**Задание 1:**
Определите, соответствуют ли отрывку о кадетах и займе утверждения (а), (б) и (в). На каждое ответьте «да» или «нет» и приведите решающие слова из отрывка дословно.
(а) Кадеты добивались, чтобы французское правительство не давало займа до созыва Государственной Думы.
(б) Маклаков был членом 1-й Государственной Думы.
(в) Революционеры-анархисты вели работу в войсках.
**Задание 2:**
Верните дословно часть отрывка о кадетах и займе от слов «Партия эта между» до слов «руках и войска.».
**Задание 3:**
Продолжите отрывок о кадетах и займе, начав сразу после его последнего предложения.

Партия эта между прочим, конечно, желала, чтобы министерство было зависимо от Думы, а следовательно состояло из кадетов и поэтому принципиально относилась неблагожелательно ко всякому министерству, назначенному Императором по своему благоусмотрению. Само собою разумеется, что эти общественные деятели понимали, что для того, чтобы правительство Государя (во главе которого стоял я) не восприяло силу, необходимо прежде всего, чтобы оно не располагало деньгами, находилось в этом отношении в полной зависимости от Думы, а затем, чтобы не держало в руках и войска.

Революционеры-анархисты работали в войсках, а господа кадеты, узнав о старании моем совершить заем, действовали в Париже, дабы французское правительство не соглашалось на заем ранее созыва Государственной Думы, указывая на то, будто бы правительство Государя не может совершить заем без апробации Думы. Эту миссию исполняли в Париже, являясь к французским государственным деятелям между прочим кн. Долгоруков, – кадет и затем член Государственной Думы, в сущности весьма порядочный человек, хотя не отличающейся политическими талантами, а также Маклаков, член 3-ей Государственной Думы, также совершенно порядочный человек и к тому же большого ума и таланта. Я уверен, что эти лица теперь с горестью в душе вспоминают об этих едва ли патриотических шагах, и оправданием им может служить только то, что тогда значительная часть России, особливо России мыслящей, находилась в состоянии невменяемости, в состоянии опьянения напитком, составленным из позора (японская война) и более ста лет жданного кажущегося обладания политическим яблоком рая свободы (17 октября). Эти лица увлекались и все таки остались тем, чем были – людьми безусловно порядочными, а сколько таких, которые в то время орали о свободе, о необходимости ограничить ненавистную бюрократию (понимай Государя Императора), а ныне чуть ли не служат в охранке и во всяком случае запродали себя за ордена, чины, теплые местечки или прямо «темные деньги» (импровизация Столыпина).

[Записи данных]
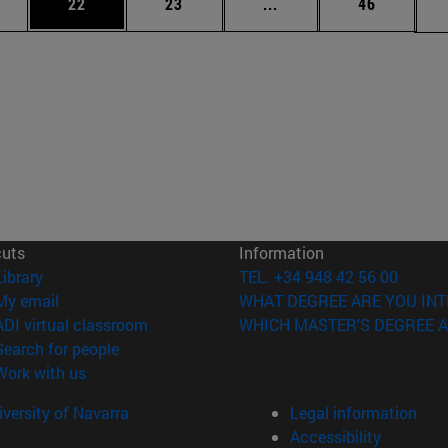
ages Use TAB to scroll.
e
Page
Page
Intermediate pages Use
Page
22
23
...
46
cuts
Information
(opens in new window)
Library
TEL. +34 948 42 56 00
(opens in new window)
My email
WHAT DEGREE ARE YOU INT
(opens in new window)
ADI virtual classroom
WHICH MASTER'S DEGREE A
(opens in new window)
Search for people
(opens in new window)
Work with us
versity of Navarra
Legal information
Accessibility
* * *
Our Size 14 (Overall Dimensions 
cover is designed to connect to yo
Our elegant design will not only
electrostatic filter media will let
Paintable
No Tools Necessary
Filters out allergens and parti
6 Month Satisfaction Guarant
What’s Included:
* * *
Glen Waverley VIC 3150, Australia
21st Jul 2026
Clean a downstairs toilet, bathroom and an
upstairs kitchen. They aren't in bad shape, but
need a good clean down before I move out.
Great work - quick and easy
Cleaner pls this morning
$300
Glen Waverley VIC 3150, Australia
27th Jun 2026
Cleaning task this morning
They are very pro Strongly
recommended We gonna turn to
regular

**Поле ответа 1:**
(а) Да: «действовали в Париже, дабы французское правительство не соглашалось на заем ранее созыва Государственной Думы».
(б) Нет: «Маклаков, член 3-ей Государственной Думы».
(в) Да: «Революционеры-анархисты работали в войсках».

**Поле ответа 2:**
Партия эта между прочим, конечно, желала, чтобы министерство было зависимо от Думы, а следовательно состояло из кадетов и поэтому принципиально относилась неблагожелательно ко всякому министерству, назначенному Императором по своему благоусмотрению. Само собою разумеется, что эти общественные деятели понимали, что для того, чтобы правительство Государя (во главе которого стоял я) не восприяло силу, необходимо прежде всего, чтобы оно не располагало деньгами, находилось в этом отношении в полной зависимости от Думы, а затем, чтобы не держало в руках и войска.

**Поле ответа 3:**
Пресса в то время также мало способствовала успешности займа. Русская пресса в частности не способствовала установлению за границею психологии, поощряющей возможность совершения займа. Пресса выражала в сущности тот сумбур, который овладел умами большинства мыслящей России, причем одни выражали этот сумбур искренно, а другие лицемерно. Конечно, пальма первенства в лицемерии принадлежала «Новому Времени». До 17 октября оно первое пером своего основателя талантливейшего публициста-фельетониста А. С. Суворина с радостью провозгласило предстоящую «весну»: «Весна идет».

Она действительно пришла 17 октября. Но эта мелкая лавочка не предполагала или упустила, что часто весна приходит вместе с бурями. Она перепугалась бури и потеряла равновесие. С одной стороны «Новое Время» все требовало, чтобы я скорее созвал Думу, думая, что там найдется счастливый покой. Конечно, публицисты «Нового Времени» не ожидали первую Думу с господами Аладьиными и проч. С другой, они не знали, как им быть с гг. Носарями, Бурцевым и прочими революционерами всех оттенков до анархистов включительно.

Я уже рассказывал, что эта русская пресса опубликовала воззвание революционеров, чтобы публика забирала золото из банка и казначейств и не вносила такового в казну и банк, дабы принудить правительство прекратить размен и объявить государственную финансовую несостоятельность и, если этот хитрец старик Суворин не напечатал это воззвание, то только потому что я его в два часа ночи вызвал к телефону и предупредил, что если воззвание будет напечатано, то я закрою газету «Новое Время». Но это воззвание было напечатано в большинстве газет.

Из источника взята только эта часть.